The most sublime moments of beauty are juxtaposed in the book to moments of darkness: a triumph of luxurious decadence at Dior, is rebalanced by a faux pas like the "Diorient Express" show, a terribly mad confusion of history, trains and Indian warriors; while McQueen's fame was shadowed by his betrayal of stylist Isabella Blow, whose suicide in 2007 ominously preceded McQueen's.
The fall of Galliano and McQueen coincides with the end of a period of magic creativity and dark beauty that lasted for three decades. Thomas doesn't seem to be too happy about the current state of the fashion industry: rather than just in fashion, McQueen's vision was undoubtedly drenched in art and history, in disturbing mindscapes à la Jake and Dinos Chapman or in the photographic nightmares of Kevin Carter's (McQueen once claimed he wished he had been a war photographer instead...). Nowadays, Thomas claims, "designers are hired hands charged with interpreting the house's codes, and few outside the industry know their names," while fashion's stars are "bloggers and Instagrammers who have hundreds of thousands of followers and earn more than a million dollars a year in kickbacks and 'gifts' from brands for shamelessly flacking products in their posts."
It's somehow impossible to disagree: Galliano's story is still being written (though, so far, the designer hasn't added anything new to his creative glossary), in the meantime there is an unhealthy excitement surrounding McQueen's image. "Savage Beauty" is at London's V&A; a new play based on the designer and written by British playwright James Phillips will be unveiled in May at London's St James Theatre; behind-the-scenes pictures from McQueen's "The Horn of Plenty" (A/W 2009-10) collection by Nick Waplington are currently on show at Tate Britain, while "McQueen: Backstage - The Early Show" an exhibition of photographs by Gary Wallis was recently on at Proud Chelsea.
Somehow, the same people who in the '90s thought McQueen was just a provocateur and a misogynist, are now tragicomically considering him a genius.

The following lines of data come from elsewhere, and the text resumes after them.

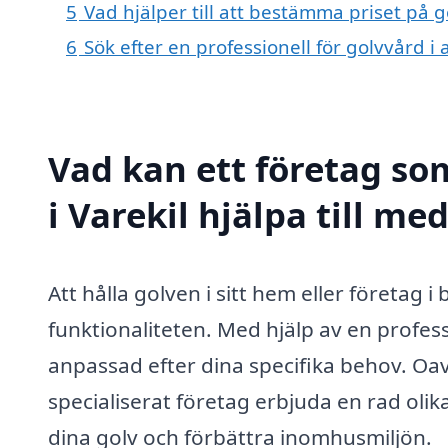
5
Vad hjälper till att bestämma priset på g
6
Sök efter en professionell för golvvård i
Vad kan ett företag som
i Varekil hjälpa till me
Att hålla golven i sitt hem eller företag 
funktionaliteten. Med hjälp av en profess
anpassad efter dina specifika behov. Oavs
specialiserat företag erbjuda en rad olika
dina golv och förbättra inomhusmiljön.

Maybe it's just a case of the old adage "Nemo propheta in patria (sua)", or maybe this is just the final proof that, at the moment, we are not after art and poetical darkness in fashion, but we are all settled on relentless consumption, money, finance and marketing, no matter how many young and creative minds burn out, get destroyed and die in the process.
Gods and Kings: The Rise and Fall of Alexander McQueen and John Galliano by Dana Thomas is out now on Penguin.